Set of tasks →
- A) Summarize the counselor's disclosure statement below in two sentences.
- B) From the counselor's disclosure statement below, copy everything from "In an effort" down to "refuse any technique.", swapping "therapist" for "counselor".
**** Given passage
Dr. Lynn A. Fraley PhD

DIPLOMATE, AMERICAN ACADEMY OF EXPERTS IN TRAUMATIC STRESS LICENSED CLINICAL MENTAL HEALTH PRACTICIONER

In an effort to help you become a more informed consumer and to be in full compliance with the laws of Idaho and Washington, the following represents general information on my background, experience, theoretical orientation, approach to services, and fee structure. It is my desire that you obtain the best service possible to meet your current needs. Please know your decision to enter into counseling is voluntary and you have the right to terminate services at any time and I will provide a referral to another therapist. You may ask questions about any procedure and refuse any technique.

I am a Board Certified Expert in Traumatic Stress by the American Academy of Experts in Traumatic Stress. I am a Nationally Certified Counselor by the National Board of Certified Counselors Inc.; I hold a specialty Board certification in Sexual Abuse. I am licensed in the states of Washington and Idaho as a Clinical Mental Health counselor and hold my PhD in Clinical Psychology with a specialty certification in Neuropsychology and training in Behavioural Medicine, and my Master’s degree in Guidance and Counseling from Whitworth College as well as an MA in Psychology from Fielding Graduate University. I also hold a Bachelor’s of Science degree in Child Development and Family Studies from the University of Idaho. Policies are based on current American Counseling Association code of ethics.

My experience as a counselor includes working with child and adult survivors of all types of abuse, substance abuse, dependency issues, divorce & blended family structures as well as more severe and long-term mental illnesses. I have spent a number of years as a resident therapist in a Level III Residential Treatment Facility as well as serving clients on an individual basis in private practice. I am experienced in dealing with a variety of issues including anxiety, depression, borderline personality, conduct disorder, anger management, domestic violence, sexual assault & abuse, grief, post-traumatic stress disorder, marriage, separation & divorce, as well as parenting issues to name a few.

I have been trained in a variety of different modalities and prefer to take an eclectic approach, which allows me to tailor counseling techniques to you and your specific situation. I have experience in Object Relations, Cognitive-Behavioural Therapy, Play Therapy, Family Systems, Gestalt, Psychodrama and Guided Imagery. I have experience with large and small groups as well as individual therapy.

With regard to fees fees, they vary depending on services and will be discussed individually with program participants. A sliding scale is available upon request. Written notes may or may not be kept on your session as is agreed upon between us. My fees are payable at the time the counseling session. If requested, you will be provided with a billing statement after each session for submission to your insurance carrier. Any fees associated with collection procedures, which are required are the sole responsibility of the client. A missed appointment without 24-hour notice will result in you having to pay for the session. Payment options are available upon request.

What you say to me during therapy is privileged communication and within limits, is strictly confidential. I can release information specifically for billing purposes to your insurance carrier. I can release information if you give me written consent to do so and will advise you as to any risk I think could be associated with this release. I am required by law to reveal any information that a child is being abused or that you are a danger to yourself or others, or that you are unable to meet your basic needs. For example, if you threaten bodily harm or death to another person, I will inform the intended and the police. PLEASE BE ADVISED – If a referral to a collection agency becomes necessary, the nature of the therapeutic relationship between us will become evident.

Should you require further clarification or elaboration on any of the information in this document, I will be happy to explain further until you are satisfied.
********
**** Entries shown
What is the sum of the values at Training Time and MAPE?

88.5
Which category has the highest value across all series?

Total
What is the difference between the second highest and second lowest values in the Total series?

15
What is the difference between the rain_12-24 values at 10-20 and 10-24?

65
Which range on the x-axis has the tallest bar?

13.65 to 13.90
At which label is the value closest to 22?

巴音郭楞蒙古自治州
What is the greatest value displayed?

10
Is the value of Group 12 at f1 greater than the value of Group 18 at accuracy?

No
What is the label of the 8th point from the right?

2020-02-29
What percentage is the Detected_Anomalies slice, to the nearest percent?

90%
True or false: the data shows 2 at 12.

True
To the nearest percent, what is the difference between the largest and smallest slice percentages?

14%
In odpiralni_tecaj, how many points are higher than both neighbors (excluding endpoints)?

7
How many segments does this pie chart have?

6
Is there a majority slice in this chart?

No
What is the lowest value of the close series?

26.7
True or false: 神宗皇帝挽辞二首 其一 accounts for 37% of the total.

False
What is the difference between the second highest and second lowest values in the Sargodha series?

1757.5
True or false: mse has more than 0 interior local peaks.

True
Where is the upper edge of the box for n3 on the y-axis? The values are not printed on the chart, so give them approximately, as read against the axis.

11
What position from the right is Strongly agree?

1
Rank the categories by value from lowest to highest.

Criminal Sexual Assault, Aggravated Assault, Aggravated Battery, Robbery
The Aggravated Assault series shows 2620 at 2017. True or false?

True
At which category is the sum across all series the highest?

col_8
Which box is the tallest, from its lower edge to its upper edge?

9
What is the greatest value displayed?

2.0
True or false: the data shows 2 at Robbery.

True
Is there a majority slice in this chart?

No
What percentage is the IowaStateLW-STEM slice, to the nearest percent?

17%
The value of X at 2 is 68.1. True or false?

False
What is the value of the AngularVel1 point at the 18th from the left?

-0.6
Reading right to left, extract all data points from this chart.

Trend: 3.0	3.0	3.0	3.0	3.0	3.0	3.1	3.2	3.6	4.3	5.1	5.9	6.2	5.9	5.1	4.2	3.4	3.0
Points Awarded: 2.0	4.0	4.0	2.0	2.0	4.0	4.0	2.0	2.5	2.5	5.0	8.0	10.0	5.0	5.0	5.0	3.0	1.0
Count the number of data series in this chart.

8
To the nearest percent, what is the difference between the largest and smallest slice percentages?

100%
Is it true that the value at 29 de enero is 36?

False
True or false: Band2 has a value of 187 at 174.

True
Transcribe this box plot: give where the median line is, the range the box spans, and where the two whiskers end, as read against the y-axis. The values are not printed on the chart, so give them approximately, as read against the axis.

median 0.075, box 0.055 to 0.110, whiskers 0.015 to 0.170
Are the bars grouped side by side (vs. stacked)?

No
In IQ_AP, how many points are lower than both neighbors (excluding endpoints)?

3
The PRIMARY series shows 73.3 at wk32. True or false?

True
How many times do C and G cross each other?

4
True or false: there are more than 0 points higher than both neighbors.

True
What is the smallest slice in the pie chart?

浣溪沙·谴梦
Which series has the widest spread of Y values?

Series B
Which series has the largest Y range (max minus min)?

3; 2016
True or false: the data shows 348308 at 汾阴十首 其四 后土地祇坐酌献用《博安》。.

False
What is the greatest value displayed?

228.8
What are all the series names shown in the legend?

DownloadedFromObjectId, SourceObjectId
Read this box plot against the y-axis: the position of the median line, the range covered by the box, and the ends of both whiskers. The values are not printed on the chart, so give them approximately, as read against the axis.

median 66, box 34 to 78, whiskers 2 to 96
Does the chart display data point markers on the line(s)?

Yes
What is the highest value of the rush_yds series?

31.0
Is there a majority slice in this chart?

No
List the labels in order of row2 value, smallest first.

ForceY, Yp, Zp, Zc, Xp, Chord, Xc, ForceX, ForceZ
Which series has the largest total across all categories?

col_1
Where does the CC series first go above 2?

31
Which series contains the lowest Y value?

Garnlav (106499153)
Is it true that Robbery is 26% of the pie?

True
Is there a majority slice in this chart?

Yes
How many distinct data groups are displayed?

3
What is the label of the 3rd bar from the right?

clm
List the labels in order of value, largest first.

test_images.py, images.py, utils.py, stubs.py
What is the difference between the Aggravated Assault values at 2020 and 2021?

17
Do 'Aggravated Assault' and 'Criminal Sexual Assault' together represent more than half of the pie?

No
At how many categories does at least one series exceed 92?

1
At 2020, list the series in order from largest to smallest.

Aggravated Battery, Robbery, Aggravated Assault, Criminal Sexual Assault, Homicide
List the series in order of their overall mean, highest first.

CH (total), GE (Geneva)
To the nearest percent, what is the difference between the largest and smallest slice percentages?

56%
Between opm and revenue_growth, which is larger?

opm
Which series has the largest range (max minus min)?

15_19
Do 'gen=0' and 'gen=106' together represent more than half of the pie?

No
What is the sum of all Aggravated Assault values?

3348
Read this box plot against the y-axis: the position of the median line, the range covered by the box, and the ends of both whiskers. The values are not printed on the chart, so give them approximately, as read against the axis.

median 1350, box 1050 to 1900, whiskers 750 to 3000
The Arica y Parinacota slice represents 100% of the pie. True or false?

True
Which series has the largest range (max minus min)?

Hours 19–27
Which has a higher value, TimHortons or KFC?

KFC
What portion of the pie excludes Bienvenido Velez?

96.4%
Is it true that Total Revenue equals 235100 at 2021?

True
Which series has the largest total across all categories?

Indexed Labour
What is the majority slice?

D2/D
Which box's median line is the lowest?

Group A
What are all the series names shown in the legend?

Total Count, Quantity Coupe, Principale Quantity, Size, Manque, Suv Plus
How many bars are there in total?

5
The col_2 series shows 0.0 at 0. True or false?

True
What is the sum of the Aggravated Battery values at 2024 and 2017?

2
********
Responses in order →
- A) Dr. Lynn A. Fraley, licensed in Washington and Idaho as a Clinical Mental Health counselor, lists board certifications and degrees, experience with abuse survivors and a wide range of other issues, and an eclectic approach drawing on modalities such as Cognitive-Behavioural Therapy, Play Therapy and Family Systems. The statement also explains that fees vary by service and are payable at each session, that a missed appointment without 24-hour notice must be paid for, and that what clients say is confidential within limits, since the law requires reporting child abuse or danger to the client or others.

- B)
In an effort to help you become a more informed consumer and to be in full compliance with the laws of Idaho and Washington, the following represents general information on my background, experience, theoretical orientation, approach to services, and fee structure. It is my desire that you obtain the best service possible to meet your current needs. Please know your decision to enter into counseling is voluntary and you have the right to terminate services at any time and I will provide a referral to another counselor. You may ask questions about any procedure and refuse any technique.